State Leadership Conference
Employers and government organizations that pay for health care are increasingly demanding outcomes data and want practitioners to be held accountable for the services they provide, according to Katherine Nordal, PhD, APA's executive director for professional practice.
Nordal's remarks opened a well-attended State Leadership Conference session on measuring therapy outcomes for patients and psychologist performance. The session featured two prominent psychotherapy researchers and two psychologists who work in senior management with health-care organizations.
Psychologist Michael Lambert, PhD, of Brigham Young University, described a commercially available measure called the OQ-45, a tool that alerts practitioners to how their patients are doing by detecting changes related to distress. A patient completes a 45-item questionnaire before each session, and if a patient is deteriorating, the program sends a "red alert" to the practitioner, with suggestions on ways to halt the slide.
When clinicians receive alerts and feedback, a larger percentage of patients improve, and a smaller percentage decline in functioning, Lambert said.
Another speaker, David Kraus, PhD, CEO of Behavioral Health Laboratories of Marlborough, Mass., described a measure he helped develop called the Treatment Outcome Package, in which patients answer 58 questions across 13 domains, including changes in physical health and life stress. The program predicts whether clients will respond rapidly, slowly or deteriorate during therapy, and even when someone will need hospitalization within the next six months.
Flagging patients heading toward hospitalization and helping the psychologist prevent hospitalization could save the health-care system $500 million annually, Kraus said. Research shows that a practitioner can gain valuable indications of how a patient is doing from the answers on a pre-session questionnaire, he said.
"Patients are more honest and open on a questionnaire than in a face-to-face interview," Kraus said.
The session also featured psychologist Bruce Bobbitt, PhD, vice president in charge of quality improvement for United Behavioral Health, a United Health Group company, in Golden Valley, Minn.
Bobbitt said the profession of psychology needs to adopt new methods of assuring and improving the quality of care delivered to patients. The payers who reimburse psychologists are developing ways to measure the clinical effectiveness of the work practitioners perform.

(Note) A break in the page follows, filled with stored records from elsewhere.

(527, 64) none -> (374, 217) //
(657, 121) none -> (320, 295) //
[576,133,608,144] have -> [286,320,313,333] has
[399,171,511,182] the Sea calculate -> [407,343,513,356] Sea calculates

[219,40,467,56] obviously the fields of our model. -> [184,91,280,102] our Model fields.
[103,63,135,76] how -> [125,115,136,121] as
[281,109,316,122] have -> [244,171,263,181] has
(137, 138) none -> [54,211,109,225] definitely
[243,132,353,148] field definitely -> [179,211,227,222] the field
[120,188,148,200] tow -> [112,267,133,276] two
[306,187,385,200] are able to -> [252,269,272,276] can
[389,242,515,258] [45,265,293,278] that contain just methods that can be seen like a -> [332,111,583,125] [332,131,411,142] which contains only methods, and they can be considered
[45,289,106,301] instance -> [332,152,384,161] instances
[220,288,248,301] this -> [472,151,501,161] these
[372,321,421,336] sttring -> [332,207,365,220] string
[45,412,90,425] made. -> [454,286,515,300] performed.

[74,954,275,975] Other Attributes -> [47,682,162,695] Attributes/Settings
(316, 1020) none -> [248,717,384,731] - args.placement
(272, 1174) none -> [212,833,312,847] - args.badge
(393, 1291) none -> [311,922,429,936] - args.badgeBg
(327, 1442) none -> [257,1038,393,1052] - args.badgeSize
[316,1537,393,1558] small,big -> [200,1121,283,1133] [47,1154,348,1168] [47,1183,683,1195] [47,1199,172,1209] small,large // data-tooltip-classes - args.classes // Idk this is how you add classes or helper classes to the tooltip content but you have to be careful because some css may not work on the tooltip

To deliver more clinically effective services, psychology should consider adopting clinical practice guidelines that capture the discipline's "current professional knowledge" about effective treatments, Bobbitt said.
"The question is, how do we get techniques in place to make that process move forward?" he said.

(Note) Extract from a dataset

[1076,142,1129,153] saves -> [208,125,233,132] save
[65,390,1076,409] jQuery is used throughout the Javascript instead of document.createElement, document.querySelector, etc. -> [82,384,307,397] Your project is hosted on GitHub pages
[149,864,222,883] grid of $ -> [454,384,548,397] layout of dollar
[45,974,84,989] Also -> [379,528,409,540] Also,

At Blue Cross/Blue Shield of North Dakota in Fargo, N.D., George O'Neill, PhD, serves as clinical director for mental health, where he oversees a staff reviewing claims from providers for psychological services.
O'Neill explained that from the insurance industry's perspective, one aspect of accountability involves only paying for claims when the treatment is deemed "medically appropriate and necessary"—and typically at many insurers, a staffer with little or no psychiatric experience makes the initial decision.
To meet that standard, providers should always be sure to describe the severity of a patient's symptoms, the amount of impairment the patient is experiencing and explain how the intervention is addressing the symptoms, O'Neill said.
To be accountable in the health-care delivery system, psychologists need to collect outcomes data on their patients, so that the quality of psychological services delivered can be addressed, said Elena Eisman, EdD, executive director for the Massachusetts Psychological Association, who served as the session's discussant.
Eisman cautioned that as a scientific profession, psychology needs to ensure that outcome measures are practical for clinical use, and that such measures are used, analyzed and interpreted appropriately by the insurance companies.
"They won't take our word for it any more, it's a competitive marketplace," she said.